**Aim of the exercise:**
Report how many lines of the records contain the string "category", counting case as significant. Give only the number.

[Figure understanding tasks]
◇ ◇ ◇ ◇ ◇ ◇ ◇

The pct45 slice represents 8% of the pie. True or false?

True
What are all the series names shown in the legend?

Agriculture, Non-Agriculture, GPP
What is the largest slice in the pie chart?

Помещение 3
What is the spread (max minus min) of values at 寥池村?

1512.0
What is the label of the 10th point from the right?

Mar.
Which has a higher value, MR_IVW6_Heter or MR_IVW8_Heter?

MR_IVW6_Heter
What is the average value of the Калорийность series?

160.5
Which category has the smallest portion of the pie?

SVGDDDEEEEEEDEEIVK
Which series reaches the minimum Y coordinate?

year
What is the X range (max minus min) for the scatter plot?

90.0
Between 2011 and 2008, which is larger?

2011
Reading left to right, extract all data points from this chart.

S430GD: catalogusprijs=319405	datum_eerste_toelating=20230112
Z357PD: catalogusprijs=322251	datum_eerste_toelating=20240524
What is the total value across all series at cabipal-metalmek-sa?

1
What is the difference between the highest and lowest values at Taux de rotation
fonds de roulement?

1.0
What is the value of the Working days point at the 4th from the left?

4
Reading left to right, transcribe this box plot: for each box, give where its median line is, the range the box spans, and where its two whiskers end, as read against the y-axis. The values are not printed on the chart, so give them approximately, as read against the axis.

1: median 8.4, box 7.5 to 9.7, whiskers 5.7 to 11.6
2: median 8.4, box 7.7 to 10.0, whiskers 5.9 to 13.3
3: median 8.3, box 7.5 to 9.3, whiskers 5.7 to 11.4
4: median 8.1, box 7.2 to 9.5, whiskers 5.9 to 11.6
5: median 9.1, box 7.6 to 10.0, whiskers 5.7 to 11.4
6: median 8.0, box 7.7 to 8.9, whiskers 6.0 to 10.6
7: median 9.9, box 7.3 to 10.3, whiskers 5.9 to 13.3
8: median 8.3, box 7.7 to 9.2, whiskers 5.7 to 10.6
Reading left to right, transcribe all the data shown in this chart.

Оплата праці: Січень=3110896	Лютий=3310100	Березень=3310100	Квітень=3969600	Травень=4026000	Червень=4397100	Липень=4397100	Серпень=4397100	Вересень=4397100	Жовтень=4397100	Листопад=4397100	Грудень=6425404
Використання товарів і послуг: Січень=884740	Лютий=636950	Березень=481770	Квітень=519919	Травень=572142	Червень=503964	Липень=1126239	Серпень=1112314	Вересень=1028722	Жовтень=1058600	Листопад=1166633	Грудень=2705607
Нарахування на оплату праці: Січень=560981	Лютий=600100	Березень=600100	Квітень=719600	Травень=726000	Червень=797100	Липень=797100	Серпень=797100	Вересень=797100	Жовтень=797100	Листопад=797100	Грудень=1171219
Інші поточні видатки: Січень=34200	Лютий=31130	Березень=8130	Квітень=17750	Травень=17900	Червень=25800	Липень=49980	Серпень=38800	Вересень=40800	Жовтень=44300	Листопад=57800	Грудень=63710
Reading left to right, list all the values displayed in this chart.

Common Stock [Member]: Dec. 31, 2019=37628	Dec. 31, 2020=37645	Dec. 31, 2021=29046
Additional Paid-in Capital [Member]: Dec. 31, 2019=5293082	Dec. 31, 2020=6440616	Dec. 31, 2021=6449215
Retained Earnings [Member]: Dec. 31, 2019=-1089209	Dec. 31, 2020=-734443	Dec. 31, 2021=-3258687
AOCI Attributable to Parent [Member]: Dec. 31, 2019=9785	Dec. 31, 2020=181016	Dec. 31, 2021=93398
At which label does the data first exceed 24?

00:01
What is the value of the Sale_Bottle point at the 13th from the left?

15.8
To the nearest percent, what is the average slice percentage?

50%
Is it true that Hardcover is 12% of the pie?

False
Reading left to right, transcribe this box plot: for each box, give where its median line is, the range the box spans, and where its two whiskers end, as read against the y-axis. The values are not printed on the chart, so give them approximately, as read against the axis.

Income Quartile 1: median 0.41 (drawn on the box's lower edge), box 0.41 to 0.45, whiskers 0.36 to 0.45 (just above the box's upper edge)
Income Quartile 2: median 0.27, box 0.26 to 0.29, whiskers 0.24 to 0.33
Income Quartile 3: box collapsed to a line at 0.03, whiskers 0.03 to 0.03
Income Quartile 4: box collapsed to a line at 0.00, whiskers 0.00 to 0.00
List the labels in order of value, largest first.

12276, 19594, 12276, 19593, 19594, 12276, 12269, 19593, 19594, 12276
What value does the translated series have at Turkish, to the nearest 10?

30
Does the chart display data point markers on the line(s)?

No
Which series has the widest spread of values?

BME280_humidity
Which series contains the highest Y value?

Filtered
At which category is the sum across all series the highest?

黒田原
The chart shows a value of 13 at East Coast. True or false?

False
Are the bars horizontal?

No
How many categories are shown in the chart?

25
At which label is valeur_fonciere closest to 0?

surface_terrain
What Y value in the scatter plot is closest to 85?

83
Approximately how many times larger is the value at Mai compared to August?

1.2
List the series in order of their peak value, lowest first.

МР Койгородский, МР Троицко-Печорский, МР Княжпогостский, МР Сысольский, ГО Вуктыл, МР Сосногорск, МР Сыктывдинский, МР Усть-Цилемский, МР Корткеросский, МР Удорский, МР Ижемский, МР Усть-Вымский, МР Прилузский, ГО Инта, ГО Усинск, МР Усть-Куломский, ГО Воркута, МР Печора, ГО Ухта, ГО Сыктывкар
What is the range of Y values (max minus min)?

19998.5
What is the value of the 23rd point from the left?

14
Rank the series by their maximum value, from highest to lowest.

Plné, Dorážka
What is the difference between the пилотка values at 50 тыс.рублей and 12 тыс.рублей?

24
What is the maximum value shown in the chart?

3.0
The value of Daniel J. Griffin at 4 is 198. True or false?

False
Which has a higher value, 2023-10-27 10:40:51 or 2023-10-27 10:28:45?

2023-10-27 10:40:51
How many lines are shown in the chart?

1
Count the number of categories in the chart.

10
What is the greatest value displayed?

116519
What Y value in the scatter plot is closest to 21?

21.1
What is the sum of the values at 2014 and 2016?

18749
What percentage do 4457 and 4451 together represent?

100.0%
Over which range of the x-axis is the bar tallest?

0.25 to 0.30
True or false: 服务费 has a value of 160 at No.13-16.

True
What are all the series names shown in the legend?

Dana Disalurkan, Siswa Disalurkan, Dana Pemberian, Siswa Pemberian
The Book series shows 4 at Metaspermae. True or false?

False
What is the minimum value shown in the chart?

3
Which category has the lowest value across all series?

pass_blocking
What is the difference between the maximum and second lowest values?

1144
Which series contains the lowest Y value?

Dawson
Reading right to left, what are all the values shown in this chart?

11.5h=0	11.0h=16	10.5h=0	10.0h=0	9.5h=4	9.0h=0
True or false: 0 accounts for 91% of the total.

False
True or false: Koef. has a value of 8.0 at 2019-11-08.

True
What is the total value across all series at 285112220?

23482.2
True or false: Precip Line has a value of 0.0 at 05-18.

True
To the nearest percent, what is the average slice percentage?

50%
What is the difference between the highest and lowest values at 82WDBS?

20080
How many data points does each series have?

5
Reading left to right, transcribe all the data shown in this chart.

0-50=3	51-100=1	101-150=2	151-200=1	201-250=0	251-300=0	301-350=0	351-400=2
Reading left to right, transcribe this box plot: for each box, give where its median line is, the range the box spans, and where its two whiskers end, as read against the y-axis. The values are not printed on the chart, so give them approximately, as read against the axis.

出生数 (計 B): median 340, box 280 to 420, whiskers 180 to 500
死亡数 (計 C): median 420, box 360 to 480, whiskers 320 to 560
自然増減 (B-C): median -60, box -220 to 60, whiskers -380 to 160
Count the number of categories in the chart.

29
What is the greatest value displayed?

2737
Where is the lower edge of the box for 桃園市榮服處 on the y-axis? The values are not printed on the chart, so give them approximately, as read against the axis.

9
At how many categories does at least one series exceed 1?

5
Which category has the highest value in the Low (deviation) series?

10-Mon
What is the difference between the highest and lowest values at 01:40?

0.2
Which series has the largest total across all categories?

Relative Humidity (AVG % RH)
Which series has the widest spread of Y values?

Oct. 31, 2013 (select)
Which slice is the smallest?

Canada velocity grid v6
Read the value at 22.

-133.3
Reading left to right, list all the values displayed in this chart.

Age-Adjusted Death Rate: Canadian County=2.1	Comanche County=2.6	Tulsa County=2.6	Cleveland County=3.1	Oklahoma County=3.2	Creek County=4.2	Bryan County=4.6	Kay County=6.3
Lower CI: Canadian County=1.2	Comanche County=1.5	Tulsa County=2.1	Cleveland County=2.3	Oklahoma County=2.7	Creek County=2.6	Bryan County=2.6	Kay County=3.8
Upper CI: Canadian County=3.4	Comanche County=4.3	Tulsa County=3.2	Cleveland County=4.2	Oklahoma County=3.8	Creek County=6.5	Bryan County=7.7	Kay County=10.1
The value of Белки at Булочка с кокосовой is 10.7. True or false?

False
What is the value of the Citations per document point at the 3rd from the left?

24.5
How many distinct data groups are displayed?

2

◇ ◇ ◇ ◇ ◇ ◇ ◇

**Answer for the task:**
4